Across those 5 years (and the much longer we've been together), life has changed a lot. The ups and downs are not just the trite stuff of wedding toasts. The impatience and frustrations at work, the sadness of loss, the learnings of how to be with someone daily in a way that nurtures the spark of affection, and the exquisitely complex act of being human with someone else so close by takes consciousness and intention.
Today, I offer a few thoughts on the powerful lessons learned from five years with my beloved. I hope they offer some assistance to you - wherever you are on your journey of being with others whom you love.
- Find ways to laugh together. Laughter is both a superglue of connectedness and an energetic shower for releasing stress.
- It is not the thought that counts. It is the action that counts. But the action can still be very small to count.
- Continue to play - both together and apart. The playfulness of life - whether it's exploring a new town, going on a hike, actually playing a game, etc. can bring you out of the frozen stress that can come with adulting, gives you fresh eyes, and reminds you that life is actually quite good.
- Never underestimate the impact of a sweet love note. Even if it's on a post-it.
- It's not a good idea to wear your partner's clothes, even if it's freezing in your adorable little house and in the middle of winter. Get your own cold weather comfy clothes that are (somewhat) cute. It will make you feel (and be) a whole lot more desirable.
- If you want something and the other person isn't getting it, actually tell that person (verbally and clearly) what it is that you want. Men especially don't share the emotional depth of women and they have to be told, rather explicitly (even the super emotionally intelligent ones like you, sweet Tay!).
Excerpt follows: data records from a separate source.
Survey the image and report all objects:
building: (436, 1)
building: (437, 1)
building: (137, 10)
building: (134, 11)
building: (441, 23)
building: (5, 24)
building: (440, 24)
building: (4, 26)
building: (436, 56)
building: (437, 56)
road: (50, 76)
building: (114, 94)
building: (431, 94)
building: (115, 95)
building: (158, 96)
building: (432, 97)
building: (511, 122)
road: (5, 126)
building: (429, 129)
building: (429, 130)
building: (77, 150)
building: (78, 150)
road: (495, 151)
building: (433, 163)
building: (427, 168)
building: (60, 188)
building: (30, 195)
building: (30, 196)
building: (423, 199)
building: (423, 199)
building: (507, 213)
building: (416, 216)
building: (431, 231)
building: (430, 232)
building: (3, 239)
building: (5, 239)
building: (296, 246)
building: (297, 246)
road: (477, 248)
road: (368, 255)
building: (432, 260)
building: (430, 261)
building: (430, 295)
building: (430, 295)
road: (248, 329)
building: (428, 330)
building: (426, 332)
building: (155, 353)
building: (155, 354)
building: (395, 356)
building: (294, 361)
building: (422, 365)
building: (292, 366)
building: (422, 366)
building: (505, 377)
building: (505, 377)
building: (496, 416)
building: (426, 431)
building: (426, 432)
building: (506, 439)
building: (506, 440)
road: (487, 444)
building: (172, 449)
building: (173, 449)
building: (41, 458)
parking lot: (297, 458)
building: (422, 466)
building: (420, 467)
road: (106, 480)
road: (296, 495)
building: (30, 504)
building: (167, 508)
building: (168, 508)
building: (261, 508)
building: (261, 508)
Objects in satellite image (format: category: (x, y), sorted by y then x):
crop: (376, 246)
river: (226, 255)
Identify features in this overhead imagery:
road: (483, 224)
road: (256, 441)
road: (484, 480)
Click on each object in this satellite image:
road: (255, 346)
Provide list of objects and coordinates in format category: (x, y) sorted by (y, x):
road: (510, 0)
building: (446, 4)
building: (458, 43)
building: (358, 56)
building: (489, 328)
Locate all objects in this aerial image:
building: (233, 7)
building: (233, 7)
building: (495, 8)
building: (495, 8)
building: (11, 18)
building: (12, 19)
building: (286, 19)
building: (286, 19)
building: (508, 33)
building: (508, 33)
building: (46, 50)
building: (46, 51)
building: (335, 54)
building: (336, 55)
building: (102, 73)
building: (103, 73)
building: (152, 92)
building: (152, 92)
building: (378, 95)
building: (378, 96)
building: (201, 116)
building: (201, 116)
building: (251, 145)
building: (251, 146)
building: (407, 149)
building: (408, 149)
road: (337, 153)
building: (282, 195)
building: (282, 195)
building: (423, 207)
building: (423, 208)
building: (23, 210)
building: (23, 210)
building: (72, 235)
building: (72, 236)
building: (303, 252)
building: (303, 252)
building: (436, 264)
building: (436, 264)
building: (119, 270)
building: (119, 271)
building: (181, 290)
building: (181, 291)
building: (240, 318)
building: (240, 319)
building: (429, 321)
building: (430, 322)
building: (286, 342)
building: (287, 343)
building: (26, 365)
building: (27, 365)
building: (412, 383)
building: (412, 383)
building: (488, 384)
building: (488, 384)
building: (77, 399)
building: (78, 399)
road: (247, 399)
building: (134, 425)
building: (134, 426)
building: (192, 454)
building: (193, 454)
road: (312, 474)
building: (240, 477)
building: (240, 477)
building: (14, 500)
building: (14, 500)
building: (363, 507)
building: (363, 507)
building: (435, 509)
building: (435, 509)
- Spend time nourishing yourself and yes even growing while apart. This is a big one for me as I am especially independent with my love of travel and being with my teachers. Well spaced out absence does make the heart grow fonder. Just be sure to really show that person how much you missed him or her upon your return!
- Be nice to each other and compliment each other. Remember what you love about the other person on a regular basis and share it with them. Remind your beloved with kindness why they are special to you. Everyone wants to be appreciated.
- Participate in something that matters to your parter every once in a while. I treasure the times that Taylor comes to my kundalini classes and I know (especially as of late), he's been so happy about my newfound viewing of the Stanley Cup Finals. Don't change your personality or feign interest in something you really hate, but making a small effort for the one you love is a meaningful gesture in the long run.
- Men - spend more time with men, women - spend more time with other women. Being together every moment makes you really good best friends but not necessarily really good lovers. We want to ensure we have a bit of both, right?
- Take care of yourself and your joy. I may have saved the best one for last. This is huge. In order to be happy with another, you must learn to be happy (or take steps toward that happiness) with yourself. Resources abound for this kind of exploration but know that it's no one else's job to look after your inner joy but yourself. From there, others can help it overflow.
Ultimately, remember how lucky you are to be with someone and actively cherish them - in your heart, in your communication, in your life. Life is short - sometimes far shorter than we want - so treasure the people that love you.
Happiest of five years to you, Taylor. Thank you for being such a teacher, a protector, and a cheerleader for me. Thank you for walking this path with me and giving me the freedom I need when I need it. You are so very special and I love you.